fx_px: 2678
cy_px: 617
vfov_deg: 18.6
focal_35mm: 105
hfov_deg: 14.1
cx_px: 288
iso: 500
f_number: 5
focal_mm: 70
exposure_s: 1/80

========================================================================

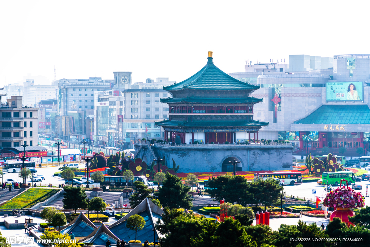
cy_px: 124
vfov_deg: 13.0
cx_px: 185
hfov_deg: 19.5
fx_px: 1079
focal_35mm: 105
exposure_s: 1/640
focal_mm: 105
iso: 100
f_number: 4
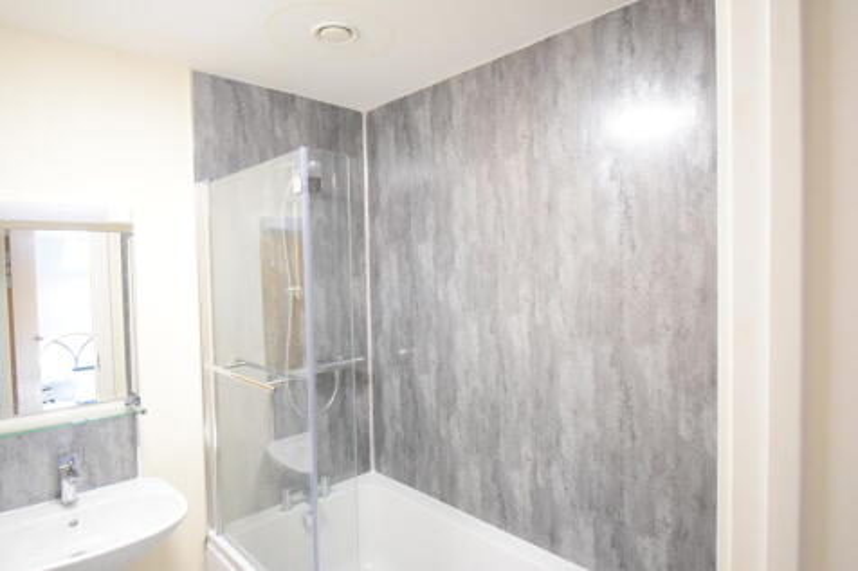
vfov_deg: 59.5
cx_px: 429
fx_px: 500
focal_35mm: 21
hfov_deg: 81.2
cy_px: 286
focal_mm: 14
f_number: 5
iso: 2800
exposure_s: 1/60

========================================================================

WORK ITEM: Retype only this portion of the data above: the line containing "focal_35mm: 21", the line containing "exposure_s: 1/60", and all lines between them, exactly.

YOUR RESPONSE:
focal_35mm: 21
hfov_deg: 81.2
cy_px: 286
focal_mm: 14
f_number: 5
iso: 2800
exposure_s: 1/60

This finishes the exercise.